Even after last month’s flat performance, industrial production rose 3.4% over the past 12 months. As the chart below shows, that’s a fairly high rate relative to the pre-recession economy. It’s down from post-recession rebound rates of 2010, but those elevations weren’t sustainable once the economy moved closer to something approximating normality.
Meanwhile, even though industrial production overall was flat, there was growth in certain sectors, notably: business equipment-related manufacturing, which popped 1.8% last month, building on a strong 1.4% rise in December. This was offset in construction and materials sectors, and a slight dip in consumer-related production. Then again, one month doesn’t mean much—rather, it’s the trend that’s crucial, and as the chart above reminds there’s nothing particularly problematic in the numbers on that score. Growth, in short, is still the path of least resistance.
As David Sloan of IFR Economics explains via Reuters:
January industrial production with an unchanged headline fell well short of expectations for a 0.7% increase, but the disappointing headline conceals positive details in the breakdown.

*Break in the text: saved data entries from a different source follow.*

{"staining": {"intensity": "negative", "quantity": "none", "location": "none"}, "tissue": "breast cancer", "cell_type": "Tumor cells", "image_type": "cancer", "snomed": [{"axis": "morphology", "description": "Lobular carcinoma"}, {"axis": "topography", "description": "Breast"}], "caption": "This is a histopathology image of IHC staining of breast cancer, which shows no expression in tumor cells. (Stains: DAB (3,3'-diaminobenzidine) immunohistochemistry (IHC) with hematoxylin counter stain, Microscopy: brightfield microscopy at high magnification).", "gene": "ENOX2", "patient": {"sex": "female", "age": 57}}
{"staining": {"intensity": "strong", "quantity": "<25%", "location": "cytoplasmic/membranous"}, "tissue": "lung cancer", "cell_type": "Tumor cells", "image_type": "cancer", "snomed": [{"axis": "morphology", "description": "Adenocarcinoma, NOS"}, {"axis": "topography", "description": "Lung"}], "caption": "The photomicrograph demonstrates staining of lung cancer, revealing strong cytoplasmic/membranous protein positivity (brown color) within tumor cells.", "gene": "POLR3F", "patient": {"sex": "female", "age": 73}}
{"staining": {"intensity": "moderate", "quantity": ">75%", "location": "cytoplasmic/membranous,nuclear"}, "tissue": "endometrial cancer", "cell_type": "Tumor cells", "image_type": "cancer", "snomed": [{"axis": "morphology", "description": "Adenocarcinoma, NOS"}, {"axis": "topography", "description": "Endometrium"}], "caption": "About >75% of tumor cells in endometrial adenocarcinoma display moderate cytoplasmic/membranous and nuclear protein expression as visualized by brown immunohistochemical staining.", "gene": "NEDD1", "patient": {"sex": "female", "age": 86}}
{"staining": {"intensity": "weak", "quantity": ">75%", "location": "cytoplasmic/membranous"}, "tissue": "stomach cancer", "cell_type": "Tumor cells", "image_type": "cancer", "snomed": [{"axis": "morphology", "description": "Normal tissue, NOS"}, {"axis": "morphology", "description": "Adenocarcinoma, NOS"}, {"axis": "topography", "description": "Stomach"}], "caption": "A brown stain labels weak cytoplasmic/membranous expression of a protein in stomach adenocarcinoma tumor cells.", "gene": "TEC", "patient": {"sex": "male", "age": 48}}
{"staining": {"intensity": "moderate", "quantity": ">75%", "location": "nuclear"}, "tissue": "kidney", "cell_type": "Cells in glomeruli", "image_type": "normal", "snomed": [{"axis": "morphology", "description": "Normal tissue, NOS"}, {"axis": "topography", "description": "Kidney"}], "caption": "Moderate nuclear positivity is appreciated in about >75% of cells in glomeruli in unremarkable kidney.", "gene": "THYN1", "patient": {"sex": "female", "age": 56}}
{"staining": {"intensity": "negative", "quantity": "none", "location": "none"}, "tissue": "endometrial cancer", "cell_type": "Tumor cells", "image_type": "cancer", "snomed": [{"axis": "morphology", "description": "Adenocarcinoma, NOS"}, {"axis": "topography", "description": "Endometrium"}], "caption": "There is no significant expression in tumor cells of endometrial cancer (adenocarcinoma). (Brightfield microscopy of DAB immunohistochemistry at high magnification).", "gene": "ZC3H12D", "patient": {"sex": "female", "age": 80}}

Manufacturing saw a healthy 0.7% increase, though over half of this came from autos, with the overall number restrained by weakness in utilities (-2.5%, a second straight steep fall due to a mild winter) and a less easy to explain 1.8% fall in mining. What are however most notable are unusually sharp upward back month revisions. December is now seen as up 1.0% rather than 0.4% with December manufacturing output up 1.5% rather than 0.9%. With November also revised up December’s net revisions total +0.8% for overall industrial production and +0.7% for manufacturing. Despite the weaker than expected headline, this report is showing a significant recent acceleration in manufacturing output.